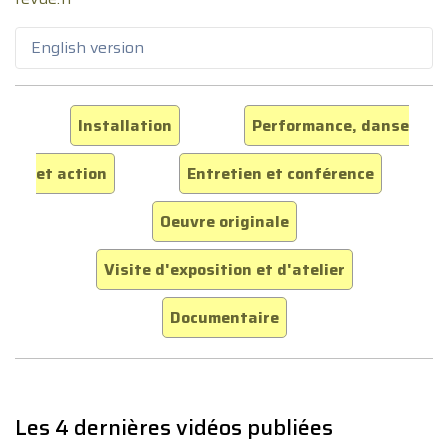
English version
Installation
Performance, danse
et action
Entretien et conférence
Oeuvre originale
Visite d'exposition et d'atelier
Documentaire
Les 4 dernières vidéos publiées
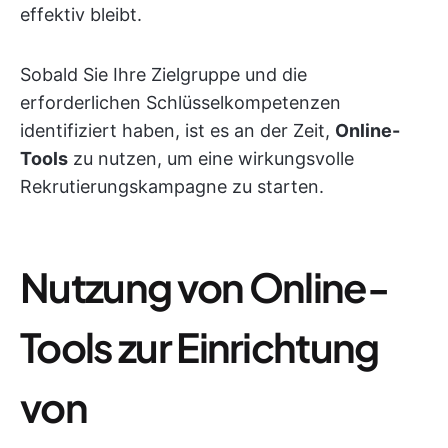
effektiv bleibt.
Sobald Sie Ihre Zielgruppe und die
erforderlichen Schlüsselkompetenzen
identifiziert haben, ist es an der Zeit,
Online-
Tools
zu nutzen, um eine wirkungsvolle
Rekrutierungskampagne zu starten.
Nutzung von Online-
Tools zur Einrichtung
von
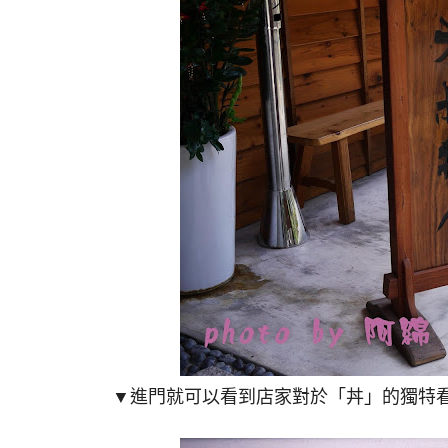
▼進門就可以看到店家對於「丼」的獨特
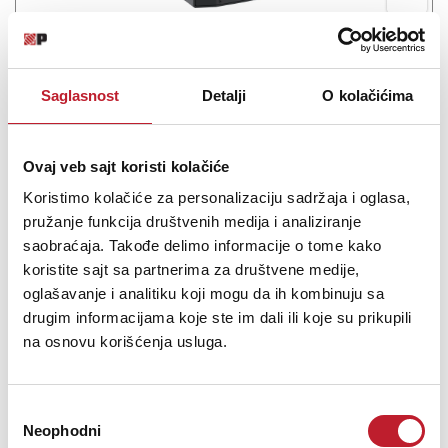
MACKIE Thump212XT - Aktivni zvučnik
-
Aktivne Zvučne Kutije
828,00
KM
Saglasnost
Detalji
O kolačićima
969,00
KM
Tražite prenosiv i raznovrstan aktivni zvučnik, za "lajv" zvučne
Ovaj veb sajt koristi kolačiće
primene? Slobodno obustavite pretragu, jer tu je 12"-ni aktivni PA
Koristimo kolačiće za personalizaciju sadržaja i oglasa,
sistem Mackie Thump212XT. Moćan PA zvučnik uključuje i
dvokanalni mikser, sjajan za manje klupske/bend sisteme,
pružanje funkcija društvenih medija i analiziranje
pevače/kantautore, ko...
saobraćaja. Takođe delimo informacije o tome kako
koristite sajt sa partnerima za društvene medije,
oglašavanje i analitiku koji mogu da ih kombinuju sa
drugim informacijama koje ste im dali ili koje su prikupili
na osnovu korišćenja usluga.
Šifra: 16857
Na stanju
DODAJ U KORPU
Избор
Neophodni
сагласности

#### [Try it]
Please copy out the text of all the rows above line for line, without changing a word, and leave the pictures out.

#### [The answer]
English version
Installation
Performance, danse
et action
Entretien et conférence
Oeuvre originale
Visite d'exposition et d'atelier
Documentaire
Les 4 dernières vidéos publiées
effektiv bleibt.
Sobald Sie Ihre Zielgruppe und die
erforderlichen Schlüsselkompetenzen
identifiziert haben, ist es an der Zeit,
Online-
Tools
zu nutzen, um eine wirkungsvolle
Rekrutierungskampagne zu starten.
Nutzung von Online-
Tools zur Einrichtung
von
▼進門就可以看到店家對於「丼」的獨特
MACKIE Thump212XT - Aktivni zvučnik
-
Aktivne Zvučne Kutije
828,00
KM
Saglasnost
Detalji
O kolačićima
969,00
KM
Tražite prenosiv i raznovrstan aktivni zvučnik, za "lajv" zvučne
Ovaj veb sajt koristi kolačiće
primene? Slobodno obustavite pretragu, jer tu je 12"-ni aktivni PA
Koristimo kolačiće za personalizaciju sadržaja i oglasa,
sistem Mackie Thump212XT. Moćan PA zvučnik uključuje i
dvokanalni mikser, sjajan za manje klupske/bend sisteme,
pružanje funkcija društvenih medija i analiziranje
pevače/kantautore, ko...
saobraćaja. Takođe delimo informacije o tome kako
koristite sajt sa partnerima za društvene medije,
oglašavanje i analitiku koji mogu da ih kombinuju sa
drugim informacijama koje ste im dali ili koje su prikupili
na osnovu korišćenja usluga.
Šifra: 16857
Na stanju
DODAJ U KORPU
Избор
Neophodni
сагласности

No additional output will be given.